-- DATA FOR REVIEW --
========================================================================

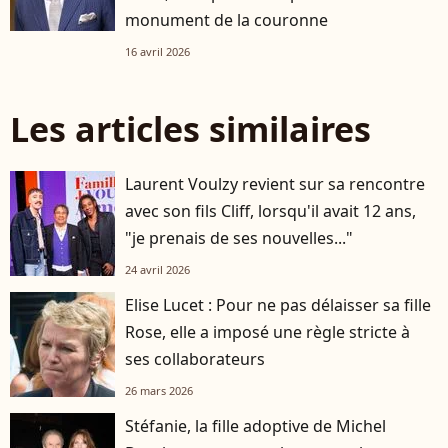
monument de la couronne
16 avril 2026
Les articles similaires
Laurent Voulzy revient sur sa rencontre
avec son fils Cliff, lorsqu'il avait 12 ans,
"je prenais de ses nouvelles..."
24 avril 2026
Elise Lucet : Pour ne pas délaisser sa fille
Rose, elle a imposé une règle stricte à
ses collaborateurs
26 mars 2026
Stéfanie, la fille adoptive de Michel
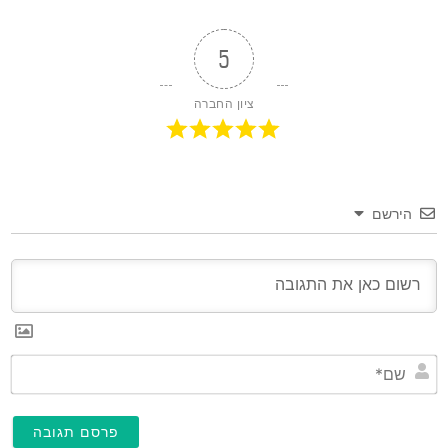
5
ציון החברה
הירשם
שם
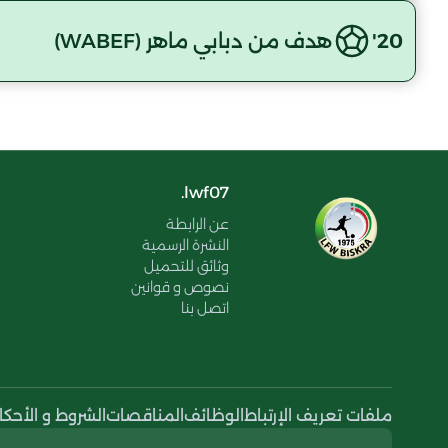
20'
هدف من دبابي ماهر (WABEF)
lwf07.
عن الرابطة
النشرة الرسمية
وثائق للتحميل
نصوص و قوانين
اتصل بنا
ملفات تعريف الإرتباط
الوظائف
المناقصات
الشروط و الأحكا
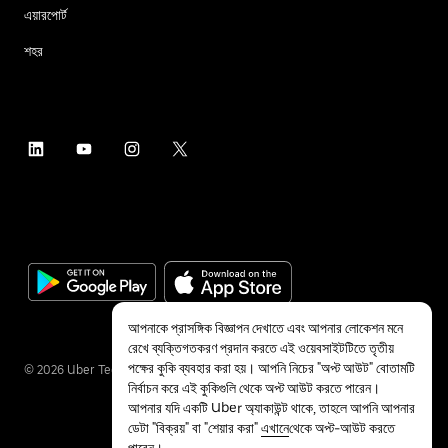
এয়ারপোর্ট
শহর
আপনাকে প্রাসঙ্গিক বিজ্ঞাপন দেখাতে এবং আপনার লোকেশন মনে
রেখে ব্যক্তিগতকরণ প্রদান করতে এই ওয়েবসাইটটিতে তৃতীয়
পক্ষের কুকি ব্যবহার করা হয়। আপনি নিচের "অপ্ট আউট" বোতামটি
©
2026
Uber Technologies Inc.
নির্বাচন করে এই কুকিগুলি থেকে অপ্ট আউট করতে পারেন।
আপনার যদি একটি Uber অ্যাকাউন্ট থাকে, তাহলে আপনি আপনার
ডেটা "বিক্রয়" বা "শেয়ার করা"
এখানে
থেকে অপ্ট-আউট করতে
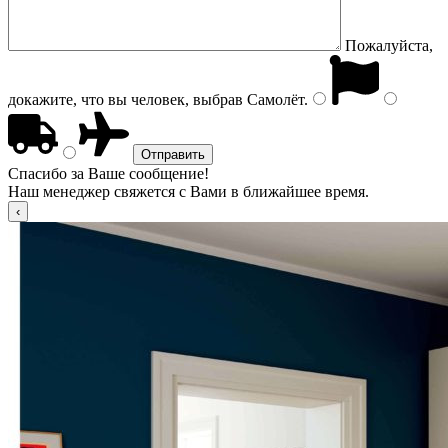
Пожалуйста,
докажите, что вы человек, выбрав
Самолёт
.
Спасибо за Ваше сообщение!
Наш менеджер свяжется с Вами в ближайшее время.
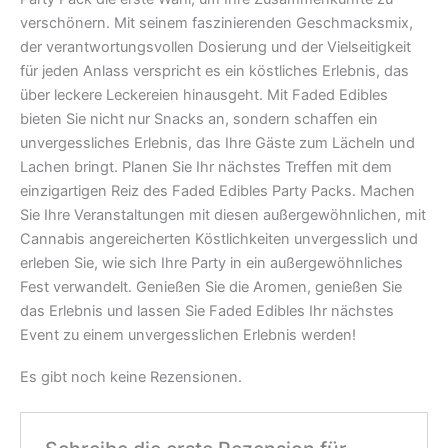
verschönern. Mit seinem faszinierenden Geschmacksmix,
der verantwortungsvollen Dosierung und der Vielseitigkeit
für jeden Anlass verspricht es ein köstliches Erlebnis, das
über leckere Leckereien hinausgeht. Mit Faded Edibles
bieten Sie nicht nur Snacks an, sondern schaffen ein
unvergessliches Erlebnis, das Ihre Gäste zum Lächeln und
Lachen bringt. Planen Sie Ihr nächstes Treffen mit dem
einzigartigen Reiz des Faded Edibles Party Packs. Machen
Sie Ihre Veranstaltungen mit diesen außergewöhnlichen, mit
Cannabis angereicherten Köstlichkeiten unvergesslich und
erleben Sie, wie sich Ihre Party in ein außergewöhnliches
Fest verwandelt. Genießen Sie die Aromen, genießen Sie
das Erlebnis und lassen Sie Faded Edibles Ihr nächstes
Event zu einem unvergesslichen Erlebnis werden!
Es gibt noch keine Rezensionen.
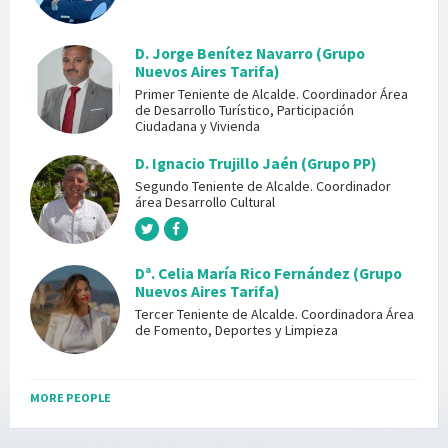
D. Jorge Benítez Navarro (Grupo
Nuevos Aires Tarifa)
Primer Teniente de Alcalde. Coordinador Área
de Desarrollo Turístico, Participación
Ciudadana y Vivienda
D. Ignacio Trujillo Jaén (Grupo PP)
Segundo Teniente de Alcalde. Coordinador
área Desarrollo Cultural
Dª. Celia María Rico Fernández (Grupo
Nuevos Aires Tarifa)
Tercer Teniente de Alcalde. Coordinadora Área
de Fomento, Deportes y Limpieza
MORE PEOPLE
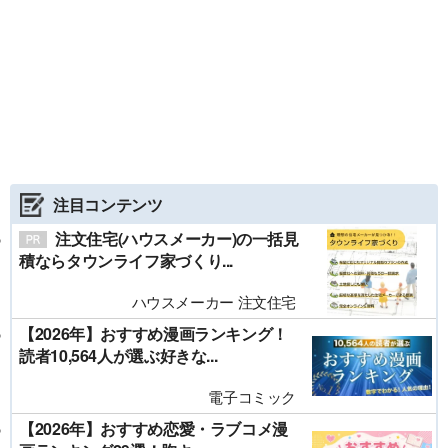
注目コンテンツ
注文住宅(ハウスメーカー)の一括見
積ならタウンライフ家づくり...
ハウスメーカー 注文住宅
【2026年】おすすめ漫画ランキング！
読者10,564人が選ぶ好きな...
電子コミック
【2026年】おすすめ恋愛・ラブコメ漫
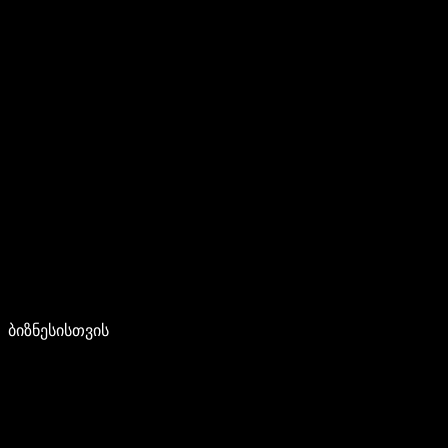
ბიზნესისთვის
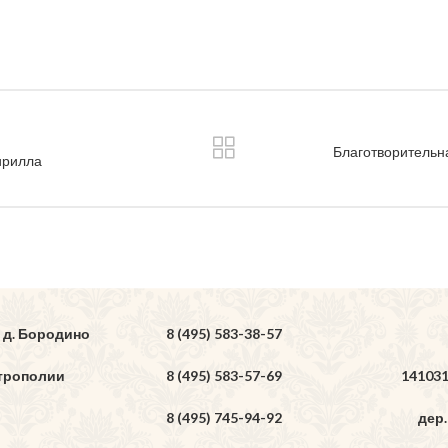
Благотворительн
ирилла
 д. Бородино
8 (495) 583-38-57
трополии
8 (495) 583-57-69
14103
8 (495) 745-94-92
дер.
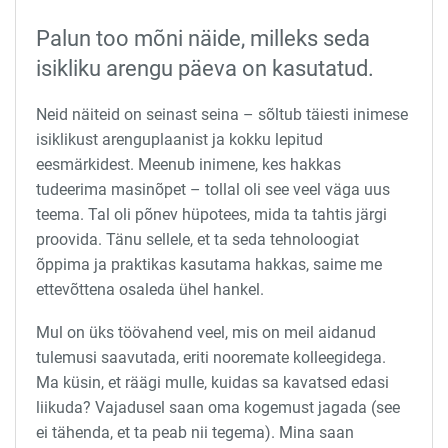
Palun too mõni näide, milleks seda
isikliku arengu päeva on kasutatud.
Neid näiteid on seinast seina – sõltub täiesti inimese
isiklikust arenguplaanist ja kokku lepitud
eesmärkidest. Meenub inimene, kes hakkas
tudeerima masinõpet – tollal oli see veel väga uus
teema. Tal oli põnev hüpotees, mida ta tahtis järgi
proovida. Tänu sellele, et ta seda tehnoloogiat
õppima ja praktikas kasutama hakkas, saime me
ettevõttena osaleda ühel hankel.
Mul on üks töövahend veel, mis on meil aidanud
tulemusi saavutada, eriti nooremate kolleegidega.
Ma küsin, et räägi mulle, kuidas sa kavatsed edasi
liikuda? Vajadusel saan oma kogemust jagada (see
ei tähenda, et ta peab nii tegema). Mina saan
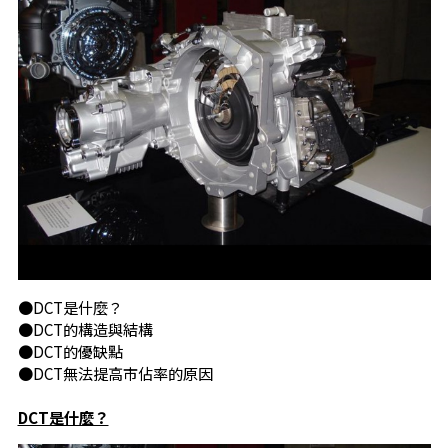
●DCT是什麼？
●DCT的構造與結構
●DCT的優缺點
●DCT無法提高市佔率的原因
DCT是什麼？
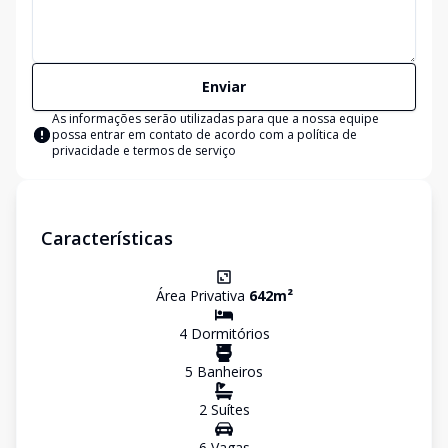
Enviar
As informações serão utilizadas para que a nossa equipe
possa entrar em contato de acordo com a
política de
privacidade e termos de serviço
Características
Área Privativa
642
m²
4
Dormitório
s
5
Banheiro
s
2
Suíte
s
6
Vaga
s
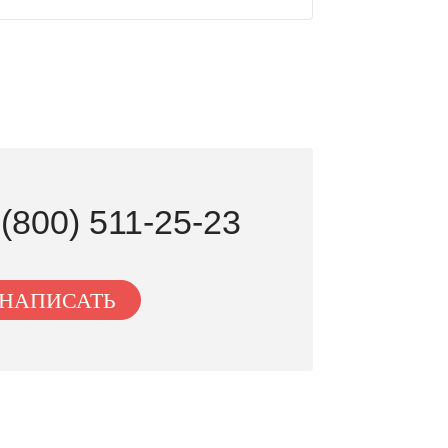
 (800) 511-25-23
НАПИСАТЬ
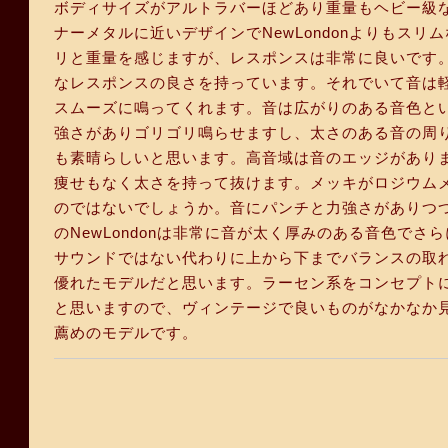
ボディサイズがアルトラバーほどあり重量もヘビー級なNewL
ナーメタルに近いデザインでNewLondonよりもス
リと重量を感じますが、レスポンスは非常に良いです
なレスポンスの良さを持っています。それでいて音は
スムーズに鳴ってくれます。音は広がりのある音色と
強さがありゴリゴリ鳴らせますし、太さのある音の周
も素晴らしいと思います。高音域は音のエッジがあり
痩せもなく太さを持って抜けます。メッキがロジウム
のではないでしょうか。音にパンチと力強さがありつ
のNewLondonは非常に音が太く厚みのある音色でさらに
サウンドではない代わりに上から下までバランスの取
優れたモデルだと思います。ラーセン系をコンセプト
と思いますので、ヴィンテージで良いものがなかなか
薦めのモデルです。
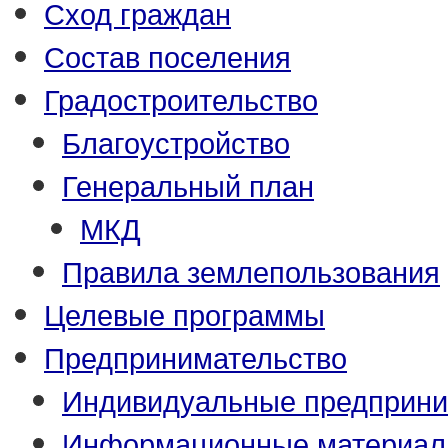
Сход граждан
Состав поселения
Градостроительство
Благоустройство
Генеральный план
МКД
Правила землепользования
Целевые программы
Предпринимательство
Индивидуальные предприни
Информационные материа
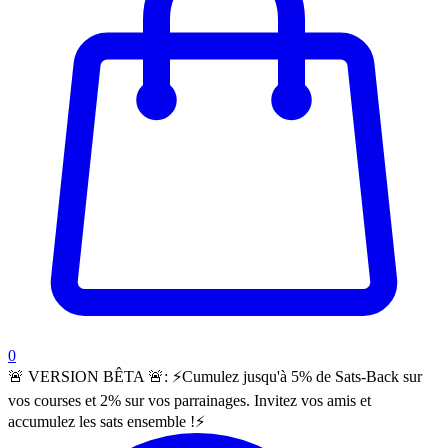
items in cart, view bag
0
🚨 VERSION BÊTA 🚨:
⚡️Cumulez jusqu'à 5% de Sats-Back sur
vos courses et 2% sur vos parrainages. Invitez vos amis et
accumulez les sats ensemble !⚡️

========================================================================

-- DIRECTIVE --
Copy out every line of text from the items above word for word, leaving out the pictures.

-- THE ANSWER --
monument de la couronne
16 avril 2026
Les articles similaires
Laurent Voulzy revient sur sa rencontre
avec son fils Cliff, lorsqu'il avait 12 ans,
"je prenais de ses nouvelles..."
24 avril 2026
Elise Lucet : Pour ne pas délaisser sa fille
Rose, elle a imposé une règle stricte à
ses collaborateurs
26 mars 2026
Stéfanie, la fille adoptive de Michel
5
ציון החברה
הירשם
שם
20'
هدف من دبابي ماهر (WABEF)
lwf07.
عن الرابطة
النشرة الرسمية
وثائق للتحميل
نصوص و قوانين
اتصل بنا
ملفات تعريف الإرتباط
الوظائف
المناقصات
الشروط و الأحكا
এয়ারপোর্ট
শহর
আপনাকে প্রাসঙ্গিক বিজ্ঞাপন দেখাতে এবং আপনার লোকেশন মনে
রেখে ব্যক্তিগতকরণ প্রদান করতে এই ওয়েবসাইটটিতে তৃতীয়
পক্ষের কুকি ব্যবহার করা হয়। আপনি নিচের "অপ্ট আউট" বোতামটি
©
2026
Uber Technologies Inc.
নির্বাচন করে এই কুকিগুলি থেকে অপ্ট আউট করতে পারেন।
আপনার যদি একটি Uber অ্যাকাউন্ট থাকে, তাহলে আপনি আপনার
ডেটা "বিক্রয়" বা "শেয়ার করা"
এখানে
থেকে অপ্ট-আউট করতে
Пожалуйста,
докажите, что вы человек, выбрав
Самолёт
.
Спасибо за Ваше сообщение!
Наш менеджер свяжется с Вами в ближайшее время.
verschönern. Mit seinem faszinierenden Geschmacksmix,
der verantwortungsvollen Dosierung und der Vielseitigkeit
für jeden Anlass verspricht es ein köstliches Erlebnis, das
über leckere Leckereien hinausgeht. Mit Faded Edibles
bieten Sie nicht nur Snacks an, sondern schaffen ein
unvergessliches Erlebnis, das Ihre Gäste zum Lächeln und
Lachen bringt. Planen Sie Ihr nächstes Treffen mit dem
einzigartigen Reiz des Faded Edibles Party Packs. Machen
Sie Ihre Veranstaltungen mit diesen außergewöhnlichen, mit
Cannabis angereicherten Köstlichkeiten unvergesslich und
erleben Sie, wie sich Ihre Party in ein außergewöhnliches
Fest verwandelt. Genießen Sie die Aromen, genießen Sie
das Erlebnis und lassen Sie Faded Edibles Ihr nächstes
Event zu einem unvergesslichen Erlebnis werden!
Es gibt noch keine Rezensionen.
D. Jorge Benítez Navarro (Grupo
Nuevos Aires Tarifa)
Primer Teniente de Alcalde. Coordinador Área
de Desarrollo Turístico, Participación
Ciudadana y Vivienda
D. Ignacio Trujillo Jaén (Grupo PP)
Segundo Teniente de Alcalde. Coordinador
área Desarrollo Cultural
Dª. Celia María Rico Fernández (Grupo
Nuevos Aires Tarifa)
Tercer Teniente de Alcalde. Coordinadora Área
de Fomento, Deportes y Limpieza
MORE PEOPLE
注目コンテンツ
注文住宅(ハウスメーカー)の一括見
積ならタウンライフ家づくり...
ハウスメーカー 注文住宅
【2026年】おすすめ漫画ランキング！
読者10,564人が選ぶ好きな...
電子コミック
【2026年】おすすめ恋愛・ラブコメ漫
ბიზნესისთვის
Благотворительн
ирилла
 д. Бородино
8 (495) 583-38-57
трополии
8 (495) 583-57-69
14103
8 (495) 745-94-92
дер.
Palun too mõni näide, milleks seda
isikliku arengu päeva on kasutatud.
Neid näiteid on seinast seina – sõltub täiesti inimese
isiklikust arenguplaanist ja kokku lepitud
eesmärkidest. Meenub inimene, kes hakkas
tudeerima masinõpet – tollal oli see veel väga uus
teema. Tal oli põnev hüpotees, mida ta tahtis järgi
proovida. Tänu sellele, et ta seda tehnoloogiat
õppima ja praktikas kasutama hakkas, saime me
ettevõttena osaleda ühel hankel.
Mul on üks töövahend veel, mis on meil aidanud
tulemusi saavutada, eriti nooremate kolleegidega.
Ma küsin, et räägi mulle, kuidas sa kavatsed edasi
liikuda? Vajadusel saan oma kogemust jagada (see
ei tähenda, et ta peab nii tegema). Mina saan
●DCT是什麼？
●DCT的構造與結構
●DCT的優缺點
●DCT無法提高市佔率的原因
DCT是什麼？
Enviar
As informações serão utilizadas para que a nossa equipe
possa entrar em contato de acordo com a
política de
privacidade e termos de serviço
Características
Área Privativa
642
m²
4
Dormitório
s
5
Banheiro
s
2
Suíte
s
6
Vaga
s
 (800) 511-25-23
НАПИСАТЬ
ボディサイズがアルトラバーほどあり重量もヘビー級なNewL
ナーメタルに近いデザインでNewLondonよりもス
リと重量を感じますが、レスポンスは非常に良いです
なレスポンスの良さを持っています。それでいて音は
スムーズに鳴ってくれます。音は広がりのある音色と
強さがありゴリゴリ鳴らせますし、太さのある音の周
も素晴らしいと思います。高音域は音のエッジがあり
痩せもなく太さを持って抜けます。メッキがロジウム
のではないでしょうか。音にパンチと力強さがありつ
のNewLondonは非常に音が太く厚みのある音色でさらに
サウンドではない代わりに上から下までバランスの取
優れたモデルだと思います。ラーセン系をコンセプト
と思いますので、ヴィンテージで良いものがなかなか
薦めのモデルです。
Сход граждан
Состав поселения
Градостроительство
Благоустройство
Генеральный план
МКД
Правила землепользования
Целевые программы
Предпринимательство
Индивидуальные предприни
Информационные материа
items in cart, view bag
0
🚨 VERSION BÊTA 🚨:
⚡️Cumulez jusqu'à 5% de Sats-Back sur
vos courses et 2% sur vos parrainages. Invitez vos amis et
accumulez les sats ensemble !⚡️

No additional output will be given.